You can even get creative and not limit it to a wireframe view, and have some gradients instead, or procedural textures, whichever you like.
Then all you have to do is to render it in the canvas in the same position as any other actor.
From there, since what you want is for the cylinder to reflect what essentially is a given radius and height, which may and will vary independently from one another, and since Drawscale alone doesn't cut it, since you cannot affect different axis differently (to stretch the cylinder), there's a second step to the cylinder mesh creation: make it so that the cylinder is animated, with the first frame where the cylinder bases (circles) are collapsed onto one another, like a thin pancake or a circular sheet, and the second frame with them set apart to a specific value.

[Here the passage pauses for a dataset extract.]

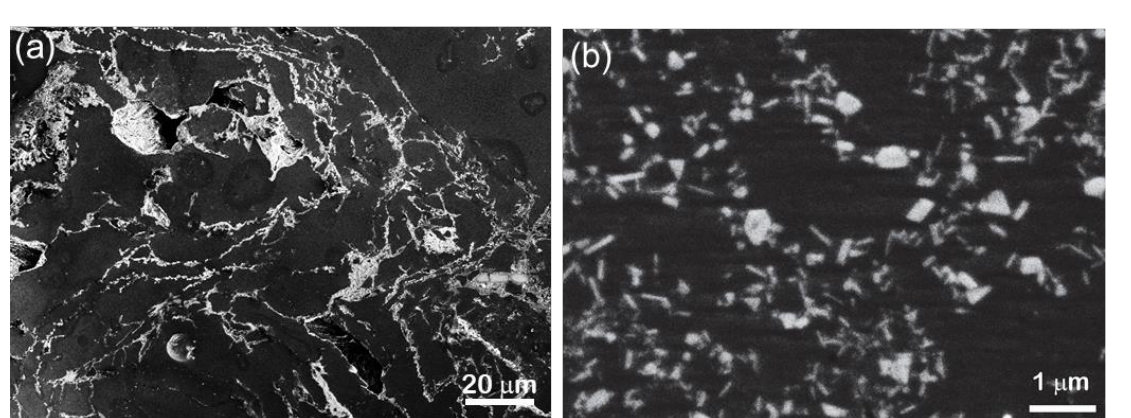
Figure 32. Morphology of native γ -Al 2 O 3 films/particles in CP-Al [75,86]. SEM micrographs showing the general view of ( a ) γ -Al 2 O 3 films at low magnification and ( b ) the discrete γ -Al 2 O 3 particles collected from commercial purity Al (CP-Al) at 750 °C by melt filtration.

By doing the above, in UScript you can then affect the mesh height with AnimFrame (where 0.0 is height=0 and 0.5 is max height) and the radius with Drawscale, although the calculation of AnimFrame will need to take the Drawscale into account (so you calculate the Drawscale directly from the radius, then you calculate AnimFrame using the given height and considering the previously calculated Drawscale).
If you import it as a vertex mesh, you're limited to the bounding box of the mesh itself, meaning that the max height would be 256uu at most, but this limitation is only applied to the source mesh file (*_d.3d), and in the import directives you may set whichever scale you want in whichever axis you want, independently, and so here you can set the Z axis to 2000x or so (a ludicrously high value) to ensure that the max height is enough to always work within the maximum map area (the max distance from any one point to another within the mapping area is about 113.511uu, so by setting the Z scale to 1000x for a 256uu mesh, you get a mesh 128.000uu long [not 256.000uu since the Z axis needs to be doubled, due to one less bit used in the Z-axis], which is enough to cover all possible heights to render).
Using the same exact principle, you can create 3D lines instead, and then render them together however you want.
This is essentially how in my gore mode, things like guts and such, are able to stretch and compress and look more "gooey", they're just cylinders using a mix of Drawscale and AnimFrame to scale the mesh in 2 different sets of axis independently.